Master of Science in Nursing (MSN)

College/School

School of Nursing and Health Professions

First Advisor

Michael Bueno

Abstract

The purpose of this project is to help increase retention of newly licensed registered nurses (NLRN) at a large community medical center. The medical center loses approximately 20 NLRNs per year which is costly for the medical center. The loss of NLRN can be attributed to decreased job satisfaction, poor nursing competence and lateral violence between the nursing staff. Evidence shows that mentorship is a proven, evidence-based approach to solving these issues and more (Hodgson & Scanlan, 2013).
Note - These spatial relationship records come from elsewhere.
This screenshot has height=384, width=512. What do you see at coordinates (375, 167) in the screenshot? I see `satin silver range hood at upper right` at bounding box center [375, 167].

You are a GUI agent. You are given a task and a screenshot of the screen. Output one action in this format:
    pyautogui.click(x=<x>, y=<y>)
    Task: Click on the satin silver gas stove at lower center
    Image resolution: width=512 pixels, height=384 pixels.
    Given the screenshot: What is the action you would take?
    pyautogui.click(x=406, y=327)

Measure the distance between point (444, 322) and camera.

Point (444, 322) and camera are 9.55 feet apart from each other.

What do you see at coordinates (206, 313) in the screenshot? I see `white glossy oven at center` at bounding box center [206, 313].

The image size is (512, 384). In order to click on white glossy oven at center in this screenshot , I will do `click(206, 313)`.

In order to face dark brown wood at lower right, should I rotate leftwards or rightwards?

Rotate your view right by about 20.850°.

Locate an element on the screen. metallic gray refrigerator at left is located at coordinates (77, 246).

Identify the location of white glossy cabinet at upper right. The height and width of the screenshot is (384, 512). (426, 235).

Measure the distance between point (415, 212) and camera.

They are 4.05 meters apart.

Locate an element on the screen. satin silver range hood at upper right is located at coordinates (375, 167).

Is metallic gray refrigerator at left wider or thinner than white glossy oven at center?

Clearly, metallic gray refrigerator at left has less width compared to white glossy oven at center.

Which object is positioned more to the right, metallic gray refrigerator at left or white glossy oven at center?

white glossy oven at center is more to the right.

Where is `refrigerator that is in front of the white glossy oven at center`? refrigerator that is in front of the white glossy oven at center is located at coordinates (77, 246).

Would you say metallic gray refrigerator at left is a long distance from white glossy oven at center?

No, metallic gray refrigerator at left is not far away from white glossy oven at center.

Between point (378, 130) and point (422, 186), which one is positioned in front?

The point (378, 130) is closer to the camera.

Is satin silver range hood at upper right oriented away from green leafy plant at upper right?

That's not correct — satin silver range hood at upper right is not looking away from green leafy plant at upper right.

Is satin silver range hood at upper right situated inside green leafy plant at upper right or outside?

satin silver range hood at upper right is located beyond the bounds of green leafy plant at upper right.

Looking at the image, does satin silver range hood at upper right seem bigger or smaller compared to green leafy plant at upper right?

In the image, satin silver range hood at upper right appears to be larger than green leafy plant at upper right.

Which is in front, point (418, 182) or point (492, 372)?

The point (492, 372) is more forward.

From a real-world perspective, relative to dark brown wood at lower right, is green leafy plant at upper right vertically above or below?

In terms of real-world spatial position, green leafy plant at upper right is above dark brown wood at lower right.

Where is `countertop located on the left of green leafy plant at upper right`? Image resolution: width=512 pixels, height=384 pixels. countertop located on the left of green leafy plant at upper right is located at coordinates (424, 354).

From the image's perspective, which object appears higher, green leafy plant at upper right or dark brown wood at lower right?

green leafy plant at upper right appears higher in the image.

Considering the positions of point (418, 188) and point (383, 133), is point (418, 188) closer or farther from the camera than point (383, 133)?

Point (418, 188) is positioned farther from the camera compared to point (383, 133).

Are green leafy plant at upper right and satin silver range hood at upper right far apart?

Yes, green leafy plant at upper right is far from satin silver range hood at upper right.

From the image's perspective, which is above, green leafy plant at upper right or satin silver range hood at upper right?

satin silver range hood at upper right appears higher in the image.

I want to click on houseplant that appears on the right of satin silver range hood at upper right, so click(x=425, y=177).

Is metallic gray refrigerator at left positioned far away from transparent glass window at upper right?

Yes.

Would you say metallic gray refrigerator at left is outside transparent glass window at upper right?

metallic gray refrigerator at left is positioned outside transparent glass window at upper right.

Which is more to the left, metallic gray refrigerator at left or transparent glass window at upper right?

Not only can mentorship help increase retention, address lateral violence, increase job satisfaction and nursing competence but, it can also help enhance NLRN nurses’ professional and personal growth. A mentor can help guide the mentee into becoming more involved in the community medical center as well as promote professional development by encouraging the mentee into achieving higher levels of education and reaching for loftier career goals. The emotional support provided by the mentor helps to increase the confidence of the NLRN by bridging the gaps between preceptorship and patient care.

Literature shows that mentorship creates more unity within the unit thus increasing nursing competence which then leads to increased patient care (Jewell, 2013). The large medical center is interested in all of these factors and thus requested a formalized, standard, evidence-based nurse mentorship program to be implemented on all floors of the hospital. The Entry-level MSN CNL (EL-MSN CNL) student team conducted a quality improvement project to address these needs by developing a formalized mentorship program for newly licensed registered nurses at a large community medical center.